Inteligência artificial, direitos autorais e o dever do Legislativo
O Senado Federal deu passo importante para se proteger a soberania cultural do Brasil aos avanços da inteligência artificial
atualizado
Compartilhar notícia
O Senado Federal deu um passo significativo ao aprovar, em votação simbólica no dia 10 de dezembro, o Projeto de Lei 2.338/2023, que estabelece um marco regulatório para o uso da inteligência artificial (IA) no Brasil. Agora, cabe à Câmara dos Deputados o desafio de aperfeiçoar e aprovar esse projeto, cujo impacto transcende a simples regulamentação tecnológica e toca em questões essenciais para a justiça social, a economia criativa e a soberania cultural do país.
A inteligência artificial, com todo seu potencial de transformação, representa uma faca de dois gumes: ao mesmo tempo em que abre novas possibilidades para a economia e a ciência, também ameaça setores cruciais como as artes, a literatura e o jornalismo.
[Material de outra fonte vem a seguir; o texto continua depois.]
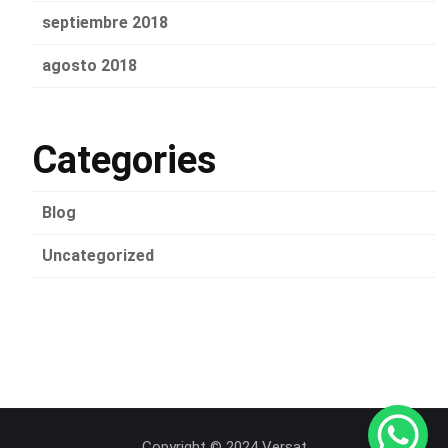
septiembre 2018
agosto 2018
Categories
Blog
Uncategorized
Copyright © 2024 Versat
Em todo o mundo, cresce a preocupação com o uso indiscriminado de obras protegidas por direitos autorais no treinamento de sistemas de IA generativa. Dados utilizados para alimentar essas máquinas – que incluem músicas, textos, imagens e produções científicas – são extraídos sem autorização e, mais grave, sem compensação financeira para seus autores.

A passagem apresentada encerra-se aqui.